Preventing a Massacre and Bringing Democracy to Burma: the Time is Now

Preventing a Massacre and Bringing Democracy to Burma: the Time is Now

When I heard the news that protesting Buddhist monks in Burma had managed to reach the home of pro-democracy leader Aung San Suu Kyi last week, a wave of cold dread washed over me. My mind traveled back to the time a few years ago when I tried to reach Suu Kyi's home on University Avenue in Rangoon (now named Yangon by the brutal military rulers of Burma, itself renamed Myanmar by the same illegitimate government). My thoughts then moved further back in time, to 1988, when street protests led by the astonishing Suu Kyi ended in tragedy. By some accounts, some 4,000 demonstrators died as security forces massacred them on orders from Burma's generals.

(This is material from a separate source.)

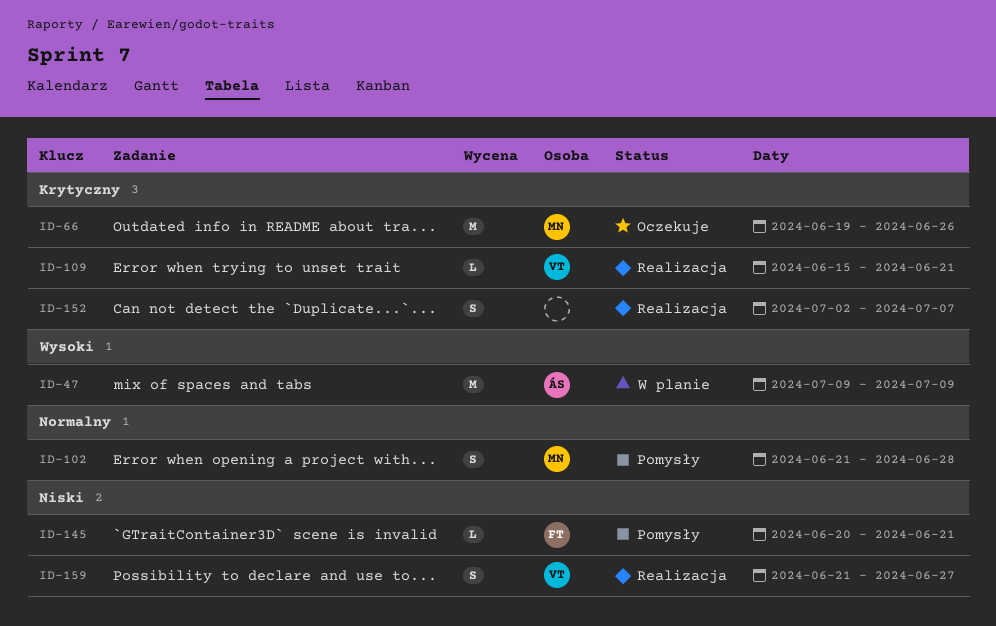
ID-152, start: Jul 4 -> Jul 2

Today, as the long-suffering Burmese again try their non-violent approach to end 45 years of military rule, there is a very real possibility that the effort will once again end with a massacre by generals determined to hold on to power. With tens of thousands now joining the monks in calling for and end to despotism, the international community must take action immediately to prevent another tragedy -- and to help the chances of success by those who would bring democracy and freedom to their land. To do this, pressure must be applied firmly on the few spots that make any difference to Burma's rulers.

Unconfirmed reports by activists say the military is ordering some soldiers to dress as monks in order to infiltrate the protests and turn them violent, providing an excuse for the crackdown. The technique has been used before with dreadful results.